A Argentina perdeu muito em combatividade no meio-campo, mas jamais perdeu a consistência. Marcos Rojo, Lucas Biglia e Enzo Pérez se desdobraram para manterem o equilíbrio tático diante da alta rotatividade alemã. Ofensivamente, a Argentina seguia perigosíssima. Esbarrava na excepcional atuação de Jérôme Boateng (era aquilo um zagueiro ou o Muro de Berlim em pleno Rio de Janeiro?). E encaixavam-se as peças de um quebra-cabeça: não foi a Bélgica que tremeu nas quartas, nem a Holanda que teve desempenho pior na semi, tampouco a Alemanha piorou na final. Em todos esses três eventos, foi a Argentina que mostrou-se superior a ponto de inibir qualidades de três grandes adversários.

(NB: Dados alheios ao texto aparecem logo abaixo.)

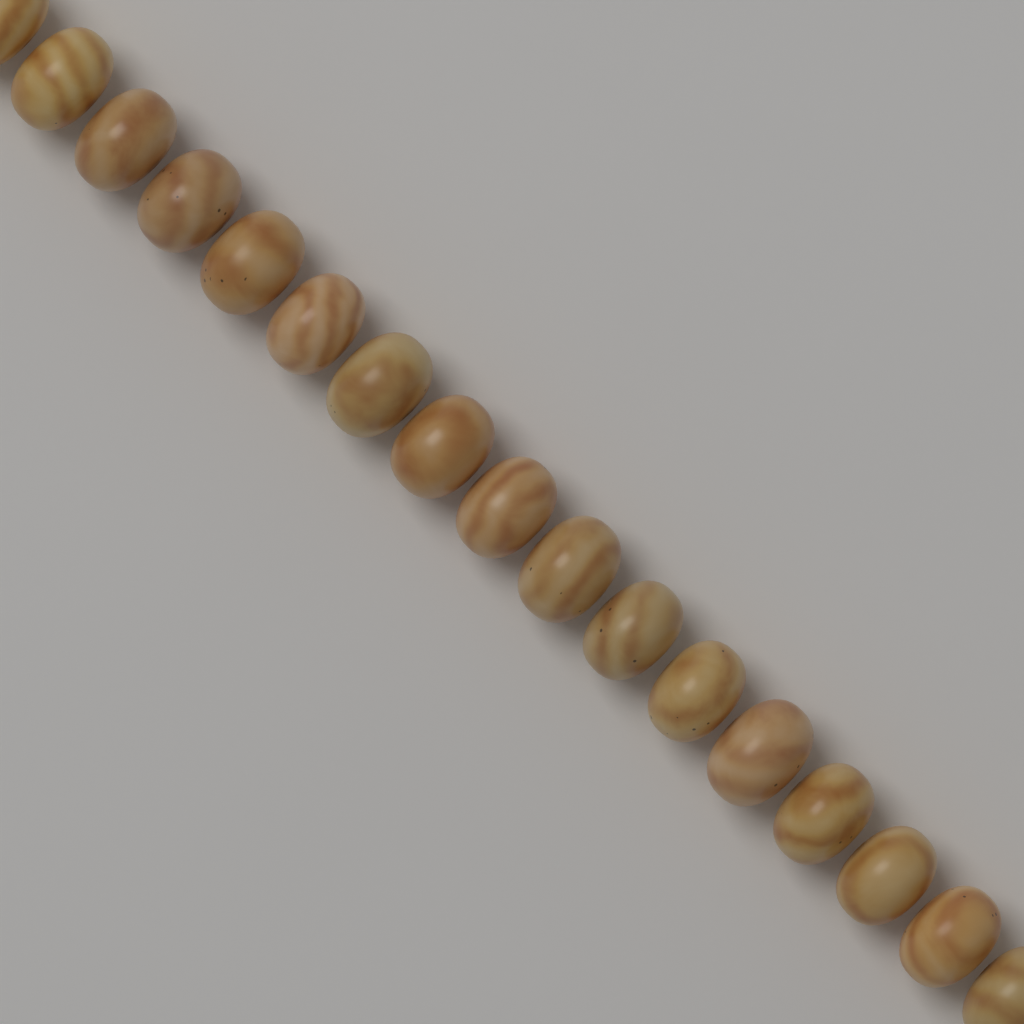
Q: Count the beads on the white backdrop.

Para aumentar ainda mais as esperanças no tri, a Argentina tinha Messi com mais uma grande atuação. Passava por Hummels como queria. Invertia o jogo com facilidade. No início do segundo tempo, fez linda jogada individual e finalizou raspando a trave. Era Messi sendo Messi! Tipo o papa rezando a missa! Não importa para que seleção você torça nem que religião você siga, há que se reconhecer o talento onde existe o talento. E Lionel é daqueles para tirarmos o chapéu. Por falta de sorte da Argentina, ele não teve aquela chance de gol frontal que tivera Higuaín. Nem cairia nos pés dele a bola do jogo: na prorrogação, Rodrigo Palacio (que entrou no lugar de Higuaín) recebeu em ótima condição, dominou como manda o figurino e encobriu Manuel Neuer, só que sem conseguir completar/direcionar pro gol.
Foto: Jamie Squire / Getty Images |
Rodrigo Palacio tem a bola do jogo na prorrogação: argentino escolheu encobrir o goleiro Neuer e a bola acabou saindo ao lado da trave.
O que a Argentina não conseguiu com Higuaín nem com Palacio, a Alemanha aproveitou com Götze. Está descrito no segundo parágrafo. Estava escrito nas estrelas. Mais precisamente naquela estrela que se junta às outras três, logo acima do escudo alemão. Uma Alemanha que se reinventou com Löw. Que revolucionou sua própria maneira de jogar futebol. Que iniciou o caminho do tetra com um 4a0. E que, desde muito antes de sua ótima passagem pelo Brasil (tanto dentro de campo com uma performance de alto nível quanto fora dele com ótimas relações com a população), mostrava trilhar a direção correta (leia aqui). Parabéns a essa brilhante geração e a esse magnífico técnico de futebol. Diante de todas essas qualidades notáveis na Alemanha e da realidade que foi a final, não resta mais nada senão dar os parabéns, também, à Argentina. Não foi derrotada. Venceu junto com o futebol. E tem todo o direito de sonhar com sua terceira estrela daqui a quatro anos, em Moscou.